Full test script: test_table.sql

Unresolved quiz: Avoiding in-list iterator

Posted on March 14, 2013 by Sayan Malakshinov Posted in CBO, oracle, query optimizing 3,631 Page views 11 Comments

A couple days ago i had very interesting quiz, which is not resolved yet.
Look at this simplified query:

  select *
  from xt1,xt2
  where
       xt1.b=10
   and xt1.a=xt2.a
   and xt2.b in (1,2);

PLAN_TABLE_OUTPUT
----------------------------------------------------------------------------------------
Plan hash value: 2715236140

----------------------------------------------------------------------------------------
| Id  | Operation                     | Name   | Rows  | Bytes | Cost (%CPU)| Time     |
----------------------------------------------------------------------------------------
|   0 | SELECT STATEMENT              |        |   100 | 36900 |   501   (0)| 00:00:07 |
|   1 |  NESTED LOOPS                 |        |       |       |            |          |
|   2 |   NESTED LOOPS                |        |   100 | 36900 |   501   (0)| 00:00:07 |
|   3 |    TABLE ACCESS BY INDEX ROWID| XT1    |   100 | 31000 |   101   (0)| 00:00:02 |
|*  4 |     INDEX RANGE SCAN          | IX_XT1 |   100 |       |     1   (0)| 00:00:01 |
|   5 |    INLIST ITERATOR            |        |       |       |            |          |
|*  6 |     INDEX RANGE SCAN          | IX_XT2 |     1 |       |     3   (0)| 00:00:01 |
|   7 |   TABLE ACCESS BY INDEX ROWID | XT2    |     1 |    59 |     4   (0)| 00:00:01 |
----------------------------------------------------------------------------------------

Predicate Information (identified by operation id):
---------------------------------------------------

   4 - access("XT1"."B"=10)
   6 - access("XT1"."A"="XT2"."A" AND ("XT2"."B"=1 OR "XT2"."B"=2))

Full test case

[sourcecode language=”sql”]
create table xt1 as
select
level a
, mod(level,1000) b
, lpad(1,300,1) padding
from dual
connect by level<=1e5;

create index ix_xt1 on xt1(b);

create table xt2 as
select
level a
, mod(level,5) b
, lpad(1,50,1) padding
from dual
connect by level<=1e6;

alter table xt2
add constraint uq_xt2
unique (a)

§ Problem:
Quote the stretch of the quiz post from "Posted on March" through "not resolved yet.". The items are separate material and have no connection to the quiz post.

§ Supplied entries:

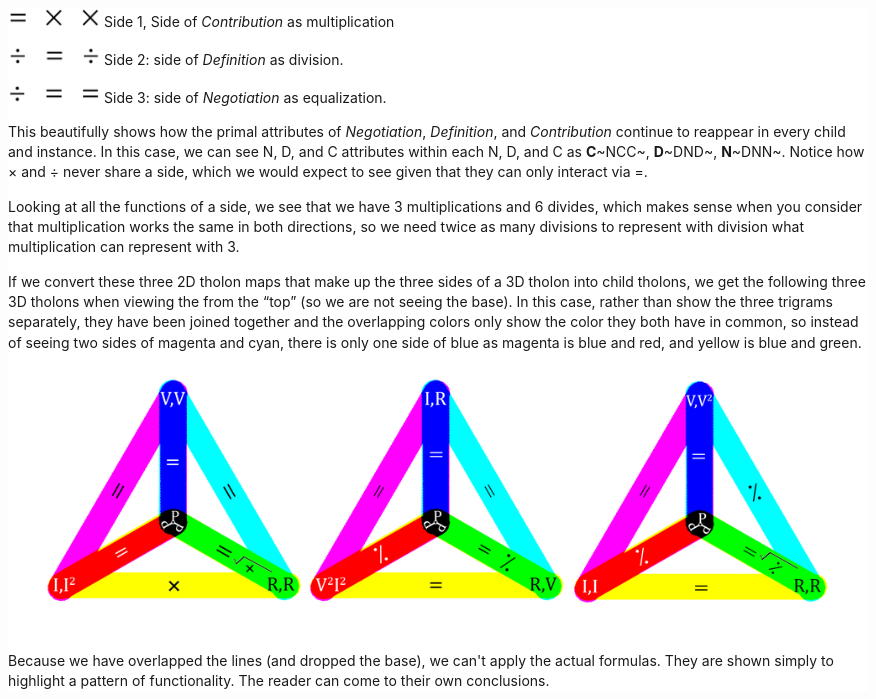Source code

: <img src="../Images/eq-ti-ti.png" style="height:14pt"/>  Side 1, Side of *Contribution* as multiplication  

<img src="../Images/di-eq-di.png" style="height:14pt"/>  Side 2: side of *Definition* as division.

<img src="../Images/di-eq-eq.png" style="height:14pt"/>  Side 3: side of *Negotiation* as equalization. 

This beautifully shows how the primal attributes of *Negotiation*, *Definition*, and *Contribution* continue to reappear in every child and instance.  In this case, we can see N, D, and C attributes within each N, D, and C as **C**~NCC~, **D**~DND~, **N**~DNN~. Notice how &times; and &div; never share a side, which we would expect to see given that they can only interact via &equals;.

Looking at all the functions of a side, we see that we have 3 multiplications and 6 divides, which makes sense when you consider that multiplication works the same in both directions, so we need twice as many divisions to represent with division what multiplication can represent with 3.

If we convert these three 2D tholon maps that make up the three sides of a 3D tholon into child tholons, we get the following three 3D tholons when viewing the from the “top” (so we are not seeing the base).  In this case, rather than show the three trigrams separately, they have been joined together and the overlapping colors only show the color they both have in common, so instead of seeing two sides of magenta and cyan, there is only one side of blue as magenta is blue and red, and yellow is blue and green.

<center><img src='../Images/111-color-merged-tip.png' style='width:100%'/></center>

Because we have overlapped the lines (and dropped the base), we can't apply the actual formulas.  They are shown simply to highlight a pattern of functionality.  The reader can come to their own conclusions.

* * *

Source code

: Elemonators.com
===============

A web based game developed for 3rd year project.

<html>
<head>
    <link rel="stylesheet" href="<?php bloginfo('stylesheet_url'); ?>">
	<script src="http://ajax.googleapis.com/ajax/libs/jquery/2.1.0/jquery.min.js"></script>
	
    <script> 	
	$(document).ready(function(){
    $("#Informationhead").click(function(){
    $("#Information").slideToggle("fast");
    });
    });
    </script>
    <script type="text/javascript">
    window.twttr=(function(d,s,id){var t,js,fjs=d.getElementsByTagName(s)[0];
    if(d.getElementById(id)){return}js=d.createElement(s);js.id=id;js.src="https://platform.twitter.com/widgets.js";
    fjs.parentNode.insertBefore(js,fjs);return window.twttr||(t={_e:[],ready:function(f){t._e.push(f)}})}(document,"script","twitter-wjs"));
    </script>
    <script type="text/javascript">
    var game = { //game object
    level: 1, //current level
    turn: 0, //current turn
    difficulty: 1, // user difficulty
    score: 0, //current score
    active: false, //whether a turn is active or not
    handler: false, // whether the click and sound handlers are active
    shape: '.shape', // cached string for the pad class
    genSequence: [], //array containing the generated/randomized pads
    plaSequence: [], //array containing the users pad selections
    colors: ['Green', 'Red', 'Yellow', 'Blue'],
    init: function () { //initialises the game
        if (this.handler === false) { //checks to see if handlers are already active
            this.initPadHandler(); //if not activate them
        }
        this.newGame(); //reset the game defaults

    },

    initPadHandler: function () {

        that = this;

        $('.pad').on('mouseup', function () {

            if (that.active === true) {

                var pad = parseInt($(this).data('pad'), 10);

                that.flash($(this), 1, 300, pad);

==

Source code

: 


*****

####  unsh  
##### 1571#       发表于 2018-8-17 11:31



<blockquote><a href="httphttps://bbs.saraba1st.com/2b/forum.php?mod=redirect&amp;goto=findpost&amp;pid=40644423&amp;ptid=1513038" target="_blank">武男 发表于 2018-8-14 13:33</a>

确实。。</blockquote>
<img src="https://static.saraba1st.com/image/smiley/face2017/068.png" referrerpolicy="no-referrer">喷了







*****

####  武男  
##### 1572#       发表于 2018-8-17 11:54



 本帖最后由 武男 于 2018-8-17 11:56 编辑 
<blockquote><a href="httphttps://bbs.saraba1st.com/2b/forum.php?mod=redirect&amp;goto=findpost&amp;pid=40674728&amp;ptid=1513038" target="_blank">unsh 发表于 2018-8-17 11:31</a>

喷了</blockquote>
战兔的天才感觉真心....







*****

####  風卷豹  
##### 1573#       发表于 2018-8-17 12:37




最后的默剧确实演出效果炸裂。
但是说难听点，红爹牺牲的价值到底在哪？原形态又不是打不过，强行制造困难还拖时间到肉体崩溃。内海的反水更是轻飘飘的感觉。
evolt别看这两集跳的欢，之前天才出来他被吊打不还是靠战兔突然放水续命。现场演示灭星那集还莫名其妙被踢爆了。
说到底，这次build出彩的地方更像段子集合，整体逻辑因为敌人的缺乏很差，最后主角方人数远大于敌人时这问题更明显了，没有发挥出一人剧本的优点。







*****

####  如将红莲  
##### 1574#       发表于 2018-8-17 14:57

§ Completed exercise:
Posted on March 14, 2013 by Sayan Malakshinov Posted in CBO, oracle, query optimizing 3,631 Page views 11 Comments

A couple days ago i had very interesting quiz, which is not resolved yet.